Nigeria’s insurance industry recorded strong growth in 2025, yet its overall contribution to the country’s economy remains small compared with the banking sector.
According to the latest report by the National Bureau of Statistics, the financial services sector contributed ₦6.58 trillion to Nigeria’s GDP in 2025, representing a 15% increase from ₦5.74 trillion in 2024.
However, while banks dominated the sector’s output, insurance posted the fastest growth rate.
Insurance Growth Outpaces Expectations
The report shows that Nigeria’s insurance industry contributed ₦710.58 billion to GDP in 2025, a 16.04% rise from ₦612.35 billion recorded in 2024.
In Q4 2025 alone, the sector expanded by 21.37%, one of the strongest growth rates across financial services.

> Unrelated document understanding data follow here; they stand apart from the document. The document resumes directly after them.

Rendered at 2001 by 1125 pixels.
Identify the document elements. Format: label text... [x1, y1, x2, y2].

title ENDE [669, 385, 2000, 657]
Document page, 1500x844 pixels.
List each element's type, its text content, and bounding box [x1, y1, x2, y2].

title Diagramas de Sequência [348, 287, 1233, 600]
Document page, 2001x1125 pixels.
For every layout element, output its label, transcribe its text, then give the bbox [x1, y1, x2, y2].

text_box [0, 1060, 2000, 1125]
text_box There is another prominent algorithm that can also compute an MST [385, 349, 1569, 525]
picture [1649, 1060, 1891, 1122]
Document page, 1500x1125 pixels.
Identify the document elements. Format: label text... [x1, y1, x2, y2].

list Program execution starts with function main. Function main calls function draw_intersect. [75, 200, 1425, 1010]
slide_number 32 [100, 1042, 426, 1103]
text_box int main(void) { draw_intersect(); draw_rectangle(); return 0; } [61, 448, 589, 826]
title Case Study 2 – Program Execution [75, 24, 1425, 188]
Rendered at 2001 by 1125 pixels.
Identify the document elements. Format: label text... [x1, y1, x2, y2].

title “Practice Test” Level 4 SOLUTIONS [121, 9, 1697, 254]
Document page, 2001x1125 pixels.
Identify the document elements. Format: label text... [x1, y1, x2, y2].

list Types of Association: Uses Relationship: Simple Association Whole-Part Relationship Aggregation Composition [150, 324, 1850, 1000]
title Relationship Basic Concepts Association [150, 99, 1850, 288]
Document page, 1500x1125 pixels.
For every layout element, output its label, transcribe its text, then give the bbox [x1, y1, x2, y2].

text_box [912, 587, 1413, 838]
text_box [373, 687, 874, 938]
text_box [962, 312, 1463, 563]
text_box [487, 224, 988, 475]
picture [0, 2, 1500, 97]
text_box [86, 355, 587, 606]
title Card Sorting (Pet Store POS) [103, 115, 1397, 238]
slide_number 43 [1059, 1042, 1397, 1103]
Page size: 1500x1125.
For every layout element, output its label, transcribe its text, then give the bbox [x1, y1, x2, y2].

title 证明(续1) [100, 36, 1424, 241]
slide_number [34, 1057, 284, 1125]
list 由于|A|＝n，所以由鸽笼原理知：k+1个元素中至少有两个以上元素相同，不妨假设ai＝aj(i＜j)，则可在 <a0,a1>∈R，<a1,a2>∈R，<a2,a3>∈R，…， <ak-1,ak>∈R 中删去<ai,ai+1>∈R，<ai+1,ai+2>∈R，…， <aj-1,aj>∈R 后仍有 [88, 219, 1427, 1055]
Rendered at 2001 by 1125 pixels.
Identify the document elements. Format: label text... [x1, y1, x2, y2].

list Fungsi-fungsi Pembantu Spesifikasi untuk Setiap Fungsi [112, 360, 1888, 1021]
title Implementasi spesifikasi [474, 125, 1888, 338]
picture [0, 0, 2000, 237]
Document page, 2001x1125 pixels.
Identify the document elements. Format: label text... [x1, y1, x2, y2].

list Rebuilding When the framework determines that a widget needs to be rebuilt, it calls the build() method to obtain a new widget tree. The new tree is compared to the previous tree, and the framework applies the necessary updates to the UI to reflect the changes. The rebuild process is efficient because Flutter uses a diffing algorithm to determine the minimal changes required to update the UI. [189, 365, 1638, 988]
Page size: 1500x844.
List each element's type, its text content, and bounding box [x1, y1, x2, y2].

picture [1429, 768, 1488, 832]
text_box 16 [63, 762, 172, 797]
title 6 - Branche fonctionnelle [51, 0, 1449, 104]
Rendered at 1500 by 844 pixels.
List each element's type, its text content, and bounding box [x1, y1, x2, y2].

Overall contributions across the year were:
- Q1 2025: ₦1.78 trillion (finance and insurance combined)
- Q2 2025: ₦1.65 trillion
- Q3 2025: ₦1.51 trillion
- Q4 2025: ₦1.64 trillion
Despite this growth, the banking sector still dominated the space, contributing 90.43%, while insurance accounted for just 9.57% of the financial services sector’s GDP contribution.
Reforms Driving Momentum
Industry stakeholders say the sector’s strong performance was largely fueled by reforms, including the new insurance law signed by President Bola Ahmed Tinubu.
The Nigeria Insurance Industry Reform Act 2025 introduced sweeping changes such as higher capital requirements, improved claims settlement rules, and stronger consumer protection measures.
President of the Nigerian Council of Registered Insurance Brokers, Ekeoma Ezeibe, described the new law as a transformational framework for the industry.
She noted that the Act increased the professional indemnity requirement for brokers to ₦100 billion or 50% of annual revenue, strengthened claims settlement timelines, and introduced funds to protect policyholders and accident victims.
Still a Long Road to Economic Impact
Despite the growth, insurance remains a minor contributor to Nigeria’s GDP, accounting for less than 1%, far behind many African peers.
For comparison:
- South Africa: 12–14% insurance contribution to GDP
- Kenya: 2–3%
- Namibia: over 7%
- Mauritius and Morocco: over 4%
Stakeholders believe Nigeria’s large population should translate into much higher insurance penetration.
Hope for Stronger Growth
Insurance regulators say the sector’s transformation is already underway.
The Commissioner for Insurance at the National Insurance Commission, Olusegun Ayo Omosehin, said the reform law provides a once-in-a-generation opportunity to modernise the industry.
The regulator’s agenda focuses on stronger financial stability, improved governance standards, digitisation, and wider access to insurance products.
Industry operators remain optimistic that ongoing reforms, recapitalisation and increased infrastructure spending will help insurance expand its footprint and play a bigger role in Nigeria’s economic growth in the coming years.